What We Don't C: Representations for scientific discovery beyond VAEs
Brian Rogers, Micah Bowles, Chris J. Lintott, Steve Croft
TL;DR
The paper tackles the challenge of accessing meaningful features in high-dimensional scientific data that are not explicitly captured by standard variational models. It proposes latent_flow_matching with classifier-free guidance to disentangle conditioning information from residual latent structure, linking the VAE latent space to a base distribution via a velocity field and a conditioning dropout mechanism. Through experiments on 2D Gaussians, colored MNIST, and Galaxy10_DECaLS, it demonstrates that the method can selectively remove or preserve conditioning signals, enable style transfer, and isolate class-specific content in real images, thereby revealing information hidden from conventional representations.

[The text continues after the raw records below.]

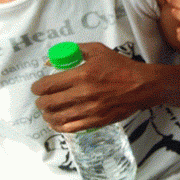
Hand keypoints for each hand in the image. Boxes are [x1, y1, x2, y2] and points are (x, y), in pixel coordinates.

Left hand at [32, 43, 160, 131]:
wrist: (142, 86)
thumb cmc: (120, 67)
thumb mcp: (98, 51)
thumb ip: (73, 52)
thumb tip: (51, 60)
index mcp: (82, 75)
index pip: (48, 85)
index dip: (37, 88)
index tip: (37, 88)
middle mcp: (83, 94)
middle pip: (49, 103)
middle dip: (40, 102)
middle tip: (42, 99)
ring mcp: (90, 110)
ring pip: (57, 118)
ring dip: (47, 115)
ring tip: (47, 112)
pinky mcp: (96, 121)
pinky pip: (70, 128)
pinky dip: (59, 126)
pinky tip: (56, 122)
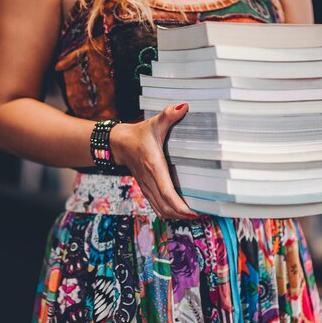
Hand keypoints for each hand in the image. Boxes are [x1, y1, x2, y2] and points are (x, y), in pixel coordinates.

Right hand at [110, 103, 198, 219]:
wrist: (119, 143)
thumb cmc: (140, 134)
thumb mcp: (155, 122)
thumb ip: (169, 115)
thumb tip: (183, 106)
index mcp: (154, 166)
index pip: (167, 192)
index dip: (180, 206)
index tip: (194, 212)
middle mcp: (150, 181)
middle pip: (166, 207)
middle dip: (183, 215)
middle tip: (203, 214)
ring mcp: (147, 187)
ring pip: (162, 209)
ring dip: (177, 216)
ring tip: (195, 215)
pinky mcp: (147, 190)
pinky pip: (158, 207)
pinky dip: (169, 213)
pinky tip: (181, 214)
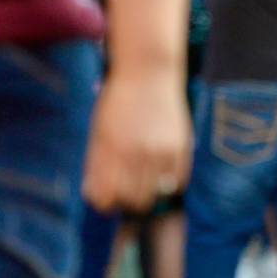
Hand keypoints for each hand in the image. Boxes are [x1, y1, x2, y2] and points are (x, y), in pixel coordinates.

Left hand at [82, 72, 191, 211]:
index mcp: (111, 149)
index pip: (108, 197)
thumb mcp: (100, 131)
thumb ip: (96, 164)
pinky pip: (178, 181)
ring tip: (143, 180)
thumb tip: (94, 195)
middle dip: (128, 201)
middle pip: (136, 201)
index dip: (105, 204)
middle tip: (126, 192)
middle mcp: (137, 153)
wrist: (148, 74)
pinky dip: (168, 181)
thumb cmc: (118, 103)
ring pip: (158, 194)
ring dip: (149, 192)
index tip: (106, 200)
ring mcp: (162, 150)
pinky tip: (160, 169)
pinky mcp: (182, 147)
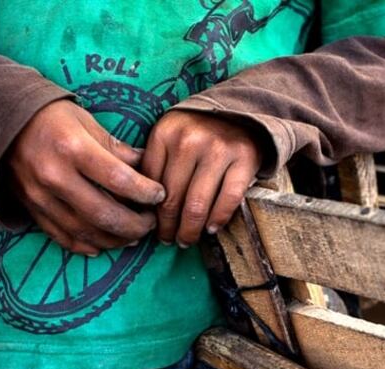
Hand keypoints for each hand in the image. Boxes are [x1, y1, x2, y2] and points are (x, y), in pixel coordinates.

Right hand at [4, 101, 165, 255]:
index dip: (146, 193)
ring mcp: (41, 198)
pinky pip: (64, 238)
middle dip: (136, 225)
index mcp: (73, 148)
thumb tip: (148, 169)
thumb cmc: (51, 118)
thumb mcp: (87, 122)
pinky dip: (88, 246)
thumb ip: (118, 149)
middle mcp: (55, 176)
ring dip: (116, 240)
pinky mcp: (32, 211)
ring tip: (135, 236)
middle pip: (105, 215)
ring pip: (87, 233)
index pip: (119, 180)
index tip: (159, 195)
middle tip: (151, 222)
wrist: (0, 124)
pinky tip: (106, 244)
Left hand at [142, 110, 262, 247]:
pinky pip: (228, 200)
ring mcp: (219, 148)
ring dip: (190, 230)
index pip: (150, 183)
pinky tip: (211, 229)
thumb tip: (140, 207)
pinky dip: (218, 219)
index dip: (149, 211)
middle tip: (168, 240)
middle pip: (172, 198)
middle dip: (168, 227)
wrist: (242, 112)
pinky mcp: (244, 158)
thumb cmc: (198, 132)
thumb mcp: (171, 136)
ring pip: (197, 205)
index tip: (151, 226)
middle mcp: (190, 139)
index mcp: (165, 132)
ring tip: (186, 240)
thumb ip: (157, 162)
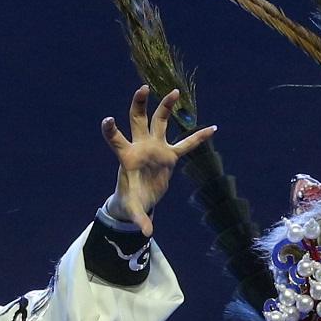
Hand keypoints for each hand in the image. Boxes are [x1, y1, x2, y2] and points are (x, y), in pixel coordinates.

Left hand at [103, 85, 215, 232]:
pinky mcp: (169, 155)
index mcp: (127, 156)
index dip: (111, 130)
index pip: (116, 139)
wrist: (139, 200)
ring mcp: (156, 147)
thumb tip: (146, 232)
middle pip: (138, 119)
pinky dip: (198, 138)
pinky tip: (212, 128)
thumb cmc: (130, 201)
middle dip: (139, 103)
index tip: (108, 119)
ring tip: (175, 92)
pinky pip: (186, 144)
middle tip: (143, 88)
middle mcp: (141, 146)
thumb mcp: (133, 210)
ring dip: (166, 106)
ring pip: (160, 121)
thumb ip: (139, 218)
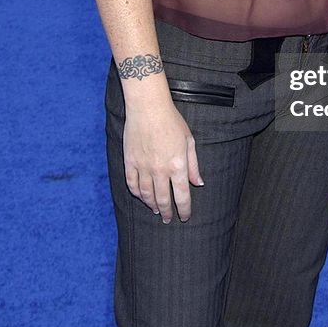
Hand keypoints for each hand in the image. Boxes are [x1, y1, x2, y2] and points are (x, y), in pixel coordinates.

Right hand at [123, 96, 203, 222]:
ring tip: (157, 210)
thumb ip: (193, 165)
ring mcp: (143, 167)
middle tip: (169, 219)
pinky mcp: (130, 162)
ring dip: (152, 205)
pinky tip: (141, 196)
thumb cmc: (172, 121)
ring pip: (146, 195)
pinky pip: (132, 184)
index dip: (184, 210)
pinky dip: (137, 193)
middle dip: (168, 212)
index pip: (182, 196)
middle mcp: (160, 170)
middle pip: (163, 199)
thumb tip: (197, 183)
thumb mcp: (189, 141)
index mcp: (177, 165)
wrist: (148, 108)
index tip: (184, 217)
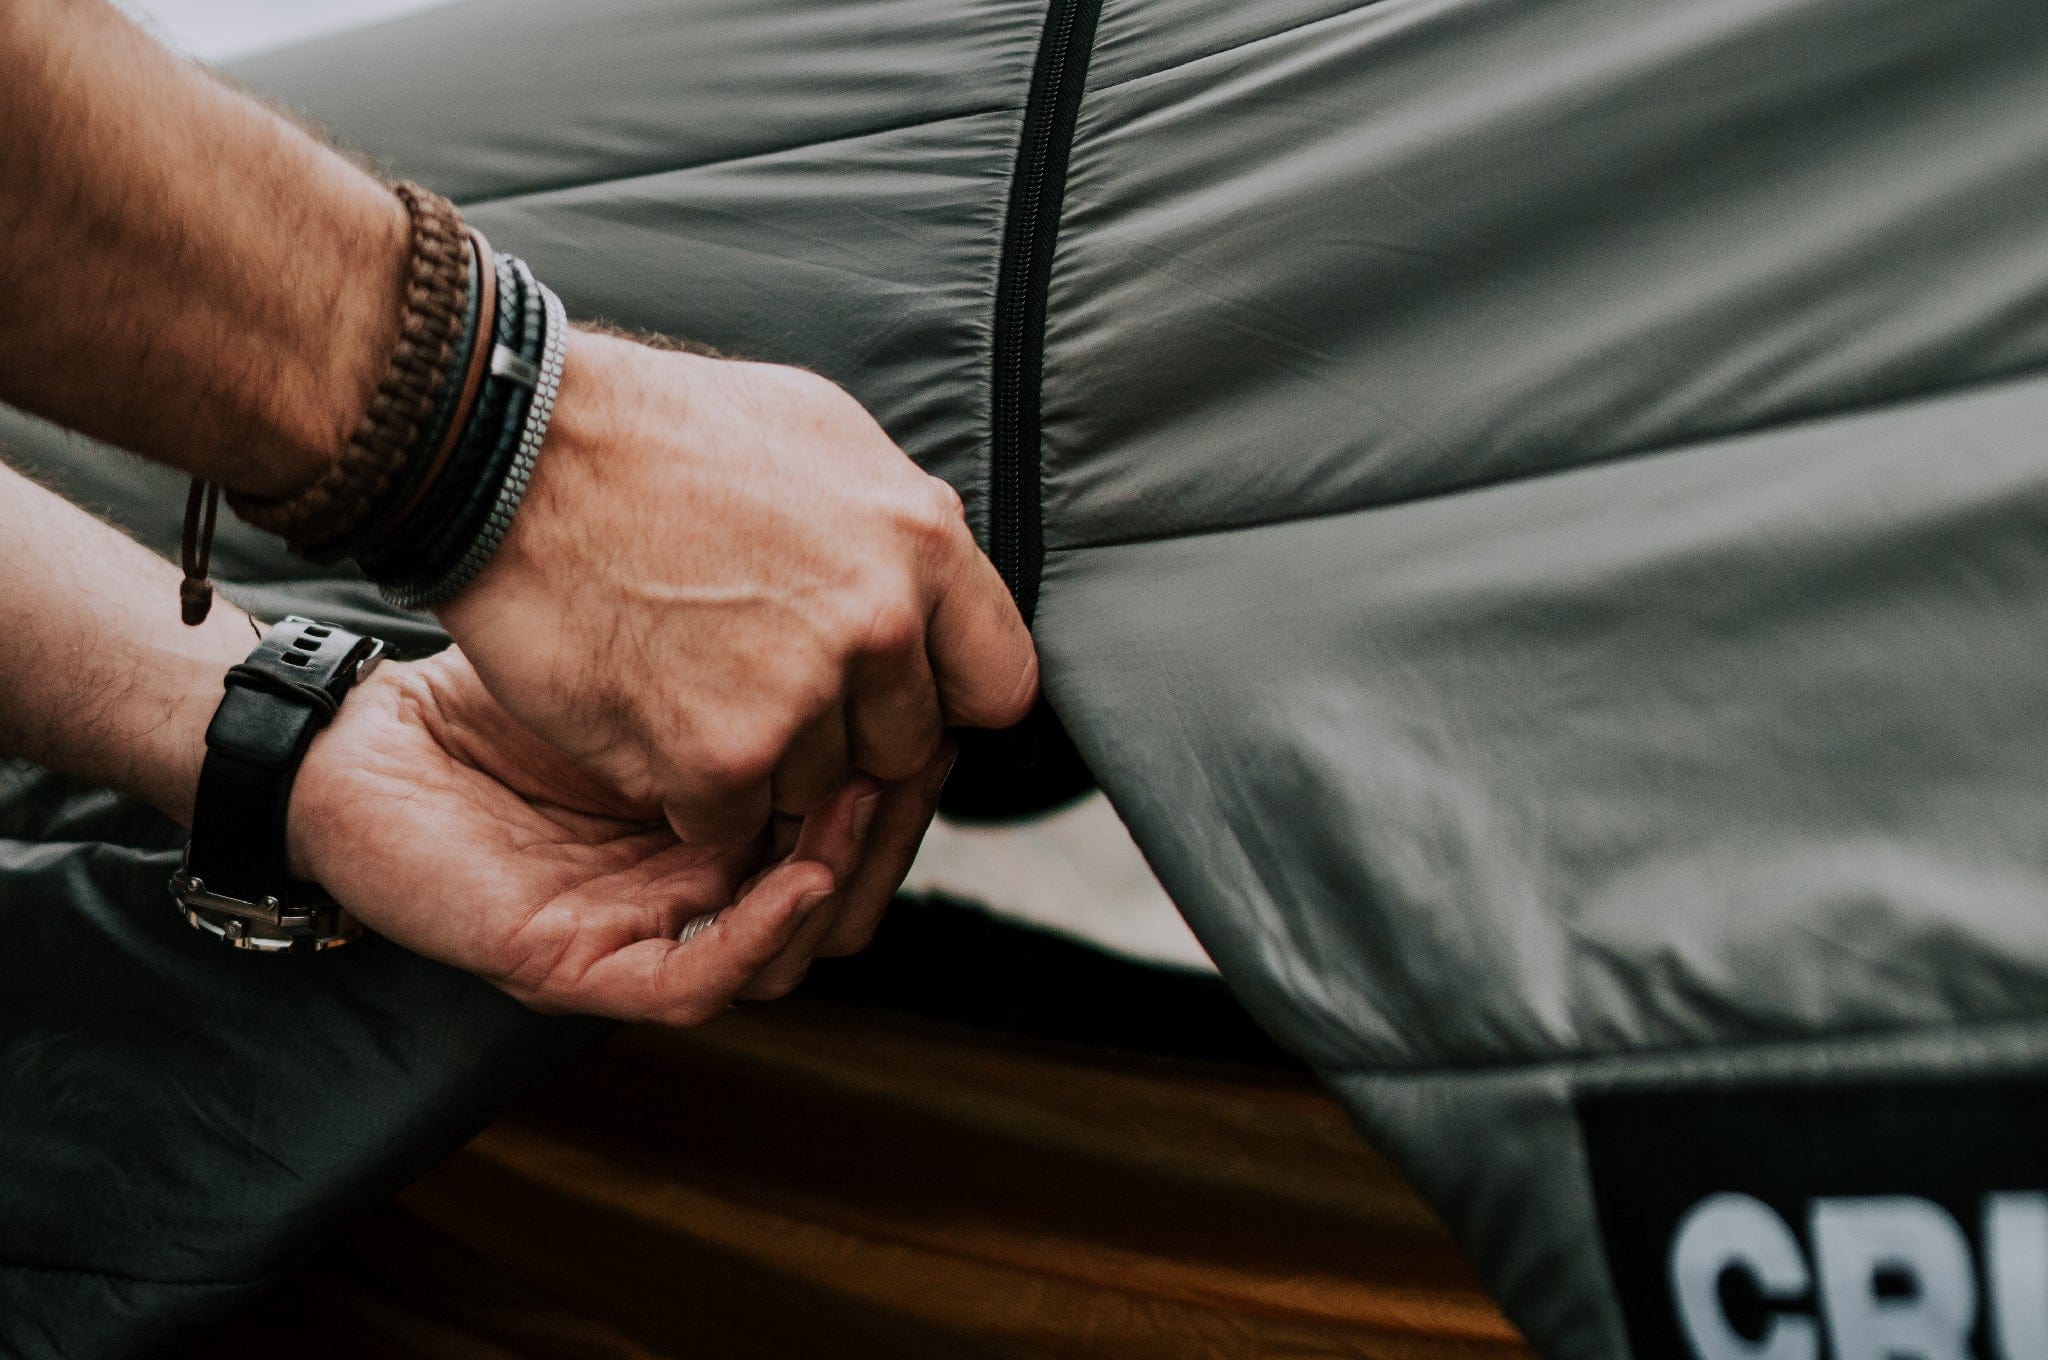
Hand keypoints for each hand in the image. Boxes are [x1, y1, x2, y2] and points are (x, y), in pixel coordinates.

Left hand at [287, 647, 953, 1020]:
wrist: (365, 727)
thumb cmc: (503, 678)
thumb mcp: (650, 650)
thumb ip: (747, 640)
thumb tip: (869, 591)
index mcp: (719, 818)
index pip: (839, 821)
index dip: (897, 783)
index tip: (936, 711)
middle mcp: (693, 889)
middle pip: (834, 893)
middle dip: (887, 835)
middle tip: (917, 765)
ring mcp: (643, 934)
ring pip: (786, 950)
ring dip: (842, 883)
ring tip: (867, 806)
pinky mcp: (581, 969)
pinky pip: (697, 978)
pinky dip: (763, 933)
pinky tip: (806, 866)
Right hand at [436, 328, 1036, 845]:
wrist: (514, 453)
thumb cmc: (659, 431)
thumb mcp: (820, 434)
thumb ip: (897, 530)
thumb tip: (933, 593)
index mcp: (923, 543)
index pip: (998, 684)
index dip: (944, 697)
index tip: (894, 693)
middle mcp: (878, 626)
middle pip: (903, 751)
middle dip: (843, 734)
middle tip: (758, 679)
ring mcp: (800, 698)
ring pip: (813, 792)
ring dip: (758, 763)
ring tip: (688, 677)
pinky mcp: (717, 760)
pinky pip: (730, 824)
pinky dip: (686, 793)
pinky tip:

This approach offers a computationally tractable pathway for scientific discovery, enabling researchers to explore What We Don't Capture and repurpose latent representations without full retraining when conditioning information changes.
Abstract
Accessing information in learned representations is critical for scientific discovery in high-dimensional domains. We introduce a novel method based on latent flow matching with classifier-free guidance that disentangles latent subspaces by explicitly separating information included in conditioning from information that remains in the residual representation. Across three experiments -- a synthetic 2D Gaussian toy problem, colored MNIST, and the Galaxy10 astronomy dataset -- we show that our method enables access to meaningful features of high dimensional data. Our results highlight a simple yet powerful mechanism for analyzing, controlling, and repurposing latent representations, providing a pathway toward using generative models for scientific exploration of what we don't capture, consider, or catalog.